━━━ Exercise materials ━━━

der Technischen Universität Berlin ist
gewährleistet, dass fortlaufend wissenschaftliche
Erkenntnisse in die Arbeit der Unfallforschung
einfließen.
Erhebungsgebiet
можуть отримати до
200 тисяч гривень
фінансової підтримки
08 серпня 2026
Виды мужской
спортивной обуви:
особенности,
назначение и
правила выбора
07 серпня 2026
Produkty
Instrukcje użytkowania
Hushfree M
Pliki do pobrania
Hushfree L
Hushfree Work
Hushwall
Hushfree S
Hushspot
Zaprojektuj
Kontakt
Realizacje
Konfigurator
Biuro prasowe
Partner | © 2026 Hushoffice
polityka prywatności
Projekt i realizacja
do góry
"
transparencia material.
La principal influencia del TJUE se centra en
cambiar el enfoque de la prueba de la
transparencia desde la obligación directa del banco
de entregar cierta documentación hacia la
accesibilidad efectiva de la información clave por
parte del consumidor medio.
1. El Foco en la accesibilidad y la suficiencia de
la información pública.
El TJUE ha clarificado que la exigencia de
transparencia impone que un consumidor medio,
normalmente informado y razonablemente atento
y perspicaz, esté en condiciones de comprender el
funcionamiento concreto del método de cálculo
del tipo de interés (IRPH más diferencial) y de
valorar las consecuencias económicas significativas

━━━
━━━ Exercise materials ━━━

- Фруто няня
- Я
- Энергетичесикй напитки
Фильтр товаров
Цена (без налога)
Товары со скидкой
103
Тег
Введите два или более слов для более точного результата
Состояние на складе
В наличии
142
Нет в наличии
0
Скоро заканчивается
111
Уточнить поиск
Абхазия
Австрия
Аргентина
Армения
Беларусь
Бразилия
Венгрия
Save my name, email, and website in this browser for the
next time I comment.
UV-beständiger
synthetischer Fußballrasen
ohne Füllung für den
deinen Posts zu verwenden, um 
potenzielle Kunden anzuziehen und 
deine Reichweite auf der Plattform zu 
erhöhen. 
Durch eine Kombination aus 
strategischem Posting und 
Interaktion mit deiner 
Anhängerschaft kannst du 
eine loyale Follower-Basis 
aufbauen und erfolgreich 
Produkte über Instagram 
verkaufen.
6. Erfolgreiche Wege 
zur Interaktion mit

━━━

When the word "medio" shows up in a line of the entries, report that line.

Solution below:
parte del consumidor medio.
transparencia impone que un consumidor medio,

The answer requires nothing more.